→ **EJERCICIO**: Imprime el fragmento del texto sobre educación financiera en América Latina que va desde "21 de julio" hasta "cerrar esta brecha?", copiándolo tal cual.

21 de julio de 2024

Editorial Educación financiera en América Latina: Un desafío pendiente

Por La Redactora
5 de julio de 2024
Por La Redactora
5 de julio de 2024

América Latina enfrenta un desafío crucial en su sistema educativo: la falta de alfabetización financiera entre los jóvenes. El reciente informe de la OCDE revela que las economías de la región están rezagadas en comparación con otros países. ¿Cómo podemos cerrar esta brecha?

 

En un contexto de creciente globalización y complejidad económica, la educación financiera se erige como un pilar fundamental para el desarrollo sostenible de las naciones. Sin embargo, el reciente informe de la Organización para la Cooperación y el Desarrollo Económicos (OCDE) sobre los resultados del Programa para la Evaluación Internacional de Alumnos (PISA) en educación financiera revela una preocupante realidad: América Latina enfrenta serias deficiencias en este ámbito.

El PISA, conocido por evaluar las habilidades en matemáticas, ciencias y lectura, ha incorporado un nuevo componente: la educación financiera. El informe se enfoca en jóvenes de 15 años en 14 países miembros de la OCDE y seis países socios. Los resultados son claros: las economías latinoamericanas ocupan las últimas posiciones en la tabla. Perú, Costa Rica y Brasil se encuentran rezagados, superando solo a Malasia.

Colombia, lamentablemente, no participó en la medición, pero es probable que su desempeño no difiera significativamente del promedio regional. La conclusión más inquietante es que uno de cada cinco estudiantes en los países evaluados no alcanzó niveles básicos de competencia en educación financiera. Esto implica que no están preparados para resolver problemas financieros cotidianos.

La OCDE destaca que una mayor educación financiera se correlaciona con comportamientos más responsables. Los jóvenes con conocimientos financieros tienen más probabilidades de ahorrar, menos probabilidades de gastar en exceso y menos probabilidades de tomar decisiones impulsivas basadas en la influencia de sus amigos.

(Entradas guardadas)

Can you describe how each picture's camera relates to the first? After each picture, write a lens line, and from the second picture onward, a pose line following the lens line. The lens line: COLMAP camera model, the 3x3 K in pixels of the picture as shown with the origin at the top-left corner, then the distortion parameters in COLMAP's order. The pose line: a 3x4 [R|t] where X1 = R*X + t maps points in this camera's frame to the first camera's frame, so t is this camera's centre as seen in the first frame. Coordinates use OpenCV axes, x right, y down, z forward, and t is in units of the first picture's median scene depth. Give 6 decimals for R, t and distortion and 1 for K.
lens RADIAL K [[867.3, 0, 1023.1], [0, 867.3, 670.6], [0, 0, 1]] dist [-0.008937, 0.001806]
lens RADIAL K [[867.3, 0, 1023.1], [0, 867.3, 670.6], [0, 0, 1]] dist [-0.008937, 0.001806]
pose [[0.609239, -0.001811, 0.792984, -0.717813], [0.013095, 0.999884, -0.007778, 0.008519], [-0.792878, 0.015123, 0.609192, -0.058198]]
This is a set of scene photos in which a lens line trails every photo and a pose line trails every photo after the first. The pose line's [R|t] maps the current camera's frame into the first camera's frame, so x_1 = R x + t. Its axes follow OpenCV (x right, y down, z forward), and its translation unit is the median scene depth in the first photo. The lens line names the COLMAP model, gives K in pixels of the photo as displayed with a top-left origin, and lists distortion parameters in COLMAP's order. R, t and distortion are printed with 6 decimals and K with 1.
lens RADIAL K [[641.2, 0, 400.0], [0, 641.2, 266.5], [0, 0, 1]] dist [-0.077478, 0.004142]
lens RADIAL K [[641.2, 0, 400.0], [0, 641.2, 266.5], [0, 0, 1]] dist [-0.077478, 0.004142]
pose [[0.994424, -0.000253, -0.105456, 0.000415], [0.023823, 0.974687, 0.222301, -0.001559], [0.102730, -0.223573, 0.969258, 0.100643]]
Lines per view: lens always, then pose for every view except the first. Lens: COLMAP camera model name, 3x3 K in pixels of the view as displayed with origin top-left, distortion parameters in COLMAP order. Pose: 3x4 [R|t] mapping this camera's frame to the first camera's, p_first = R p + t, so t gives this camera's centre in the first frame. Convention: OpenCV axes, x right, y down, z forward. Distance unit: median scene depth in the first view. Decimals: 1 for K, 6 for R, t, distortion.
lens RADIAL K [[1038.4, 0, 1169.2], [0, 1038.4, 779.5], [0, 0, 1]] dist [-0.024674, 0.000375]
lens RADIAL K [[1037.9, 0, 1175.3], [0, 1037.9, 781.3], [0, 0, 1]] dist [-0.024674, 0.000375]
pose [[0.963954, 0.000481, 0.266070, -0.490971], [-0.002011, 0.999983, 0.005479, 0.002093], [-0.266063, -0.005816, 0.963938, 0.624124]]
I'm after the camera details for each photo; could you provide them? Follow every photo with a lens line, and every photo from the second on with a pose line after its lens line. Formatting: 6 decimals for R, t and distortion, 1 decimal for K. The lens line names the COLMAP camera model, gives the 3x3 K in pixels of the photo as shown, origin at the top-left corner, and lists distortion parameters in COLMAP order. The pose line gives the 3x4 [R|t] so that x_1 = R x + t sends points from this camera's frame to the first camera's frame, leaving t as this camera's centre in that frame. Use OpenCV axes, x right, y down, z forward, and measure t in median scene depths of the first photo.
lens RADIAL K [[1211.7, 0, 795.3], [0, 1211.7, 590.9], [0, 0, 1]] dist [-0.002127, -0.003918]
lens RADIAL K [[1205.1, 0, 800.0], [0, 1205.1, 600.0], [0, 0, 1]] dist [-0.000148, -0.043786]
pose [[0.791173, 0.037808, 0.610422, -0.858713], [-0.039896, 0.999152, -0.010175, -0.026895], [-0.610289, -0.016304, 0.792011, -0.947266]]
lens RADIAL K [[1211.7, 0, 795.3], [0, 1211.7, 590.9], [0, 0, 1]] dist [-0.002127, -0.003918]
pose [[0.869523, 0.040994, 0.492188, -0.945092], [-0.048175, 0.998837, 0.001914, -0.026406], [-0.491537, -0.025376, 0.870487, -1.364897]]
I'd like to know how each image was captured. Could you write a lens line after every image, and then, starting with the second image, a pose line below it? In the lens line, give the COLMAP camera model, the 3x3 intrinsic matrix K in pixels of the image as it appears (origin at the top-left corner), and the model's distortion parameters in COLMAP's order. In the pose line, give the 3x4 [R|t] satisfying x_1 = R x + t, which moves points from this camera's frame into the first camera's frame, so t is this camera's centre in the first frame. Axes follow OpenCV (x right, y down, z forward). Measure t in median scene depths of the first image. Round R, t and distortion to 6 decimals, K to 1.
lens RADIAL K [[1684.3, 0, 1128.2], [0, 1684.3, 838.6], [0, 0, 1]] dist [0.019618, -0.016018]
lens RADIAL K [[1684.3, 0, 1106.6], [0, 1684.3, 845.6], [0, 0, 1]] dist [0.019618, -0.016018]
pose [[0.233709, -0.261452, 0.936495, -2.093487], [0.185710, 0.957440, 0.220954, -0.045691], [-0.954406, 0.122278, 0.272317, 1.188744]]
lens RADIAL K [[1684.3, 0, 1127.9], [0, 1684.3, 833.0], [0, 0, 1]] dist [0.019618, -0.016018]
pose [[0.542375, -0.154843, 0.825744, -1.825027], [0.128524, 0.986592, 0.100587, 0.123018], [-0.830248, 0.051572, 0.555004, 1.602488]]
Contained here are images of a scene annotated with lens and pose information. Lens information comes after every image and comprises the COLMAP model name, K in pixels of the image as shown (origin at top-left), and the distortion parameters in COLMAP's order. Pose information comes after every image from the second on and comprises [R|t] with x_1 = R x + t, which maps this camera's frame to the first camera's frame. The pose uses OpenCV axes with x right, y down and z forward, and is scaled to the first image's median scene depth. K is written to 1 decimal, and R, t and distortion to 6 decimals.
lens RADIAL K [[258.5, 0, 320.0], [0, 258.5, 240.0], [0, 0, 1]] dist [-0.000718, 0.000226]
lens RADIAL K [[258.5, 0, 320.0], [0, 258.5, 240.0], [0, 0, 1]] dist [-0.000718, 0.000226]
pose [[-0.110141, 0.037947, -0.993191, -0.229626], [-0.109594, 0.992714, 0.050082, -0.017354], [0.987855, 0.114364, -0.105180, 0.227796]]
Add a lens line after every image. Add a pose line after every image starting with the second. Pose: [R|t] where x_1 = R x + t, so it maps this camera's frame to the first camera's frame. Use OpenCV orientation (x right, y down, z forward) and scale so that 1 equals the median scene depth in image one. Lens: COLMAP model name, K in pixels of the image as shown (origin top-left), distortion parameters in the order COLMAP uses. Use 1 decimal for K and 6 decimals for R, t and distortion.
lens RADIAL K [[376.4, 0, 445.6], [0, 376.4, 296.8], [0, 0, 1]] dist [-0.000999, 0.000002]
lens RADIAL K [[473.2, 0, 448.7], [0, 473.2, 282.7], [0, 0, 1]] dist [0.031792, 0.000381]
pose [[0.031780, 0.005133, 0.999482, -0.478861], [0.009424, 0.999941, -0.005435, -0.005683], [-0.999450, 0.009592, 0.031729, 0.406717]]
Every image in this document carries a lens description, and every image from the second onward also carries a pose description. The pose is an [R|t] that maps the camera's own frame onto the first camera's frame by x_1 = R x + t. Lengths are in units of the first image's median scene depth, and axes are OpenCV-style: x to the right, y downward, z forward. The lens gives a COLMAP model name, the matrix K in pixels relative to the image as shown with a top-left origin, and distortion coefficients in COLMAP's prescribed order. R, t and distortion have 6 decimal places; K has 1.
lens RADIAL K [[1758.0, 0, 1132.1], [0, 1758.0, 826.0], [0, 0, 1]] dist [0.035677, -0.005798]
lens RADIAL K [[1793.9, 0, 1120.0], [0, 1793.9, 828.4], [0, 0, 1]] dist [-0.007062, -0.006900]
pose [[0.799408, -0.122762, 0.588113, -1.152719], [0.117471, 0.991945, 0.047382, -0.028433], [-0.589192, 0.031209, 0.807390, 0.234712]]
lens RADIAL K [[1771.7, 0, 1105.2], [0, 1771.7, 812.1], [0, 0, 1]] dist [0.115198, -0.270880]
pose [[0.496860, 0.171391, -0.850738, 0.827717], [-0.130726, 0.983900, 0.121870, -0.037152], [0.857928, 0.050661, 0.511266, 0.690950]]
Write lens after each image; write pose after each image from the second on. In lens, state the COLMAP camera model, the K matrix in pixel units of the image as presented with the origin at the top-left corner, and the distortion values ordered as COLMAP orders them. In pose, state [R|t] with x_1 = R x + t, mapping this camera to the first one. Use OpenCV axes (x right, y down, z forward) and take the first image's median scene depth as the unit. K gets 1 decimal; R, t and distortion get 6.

→ **RESPUESTA**:
21 de julio de 2024

Editorial Educación financiera en América Latina: Un desafío pendiente

Por La Redactora
5 de julio de 2024
Por La Redactora
5 de julio de 2024

América Latina enfrenta un desafío crucial en su sistema educativo: la falta de alfabetización financiera entre los jóvenes. El reciente informe de la OCDE revela que las economías de la región están rezagadas en comparación con otros países. ¿Cómo podemos cerrar esta brecha?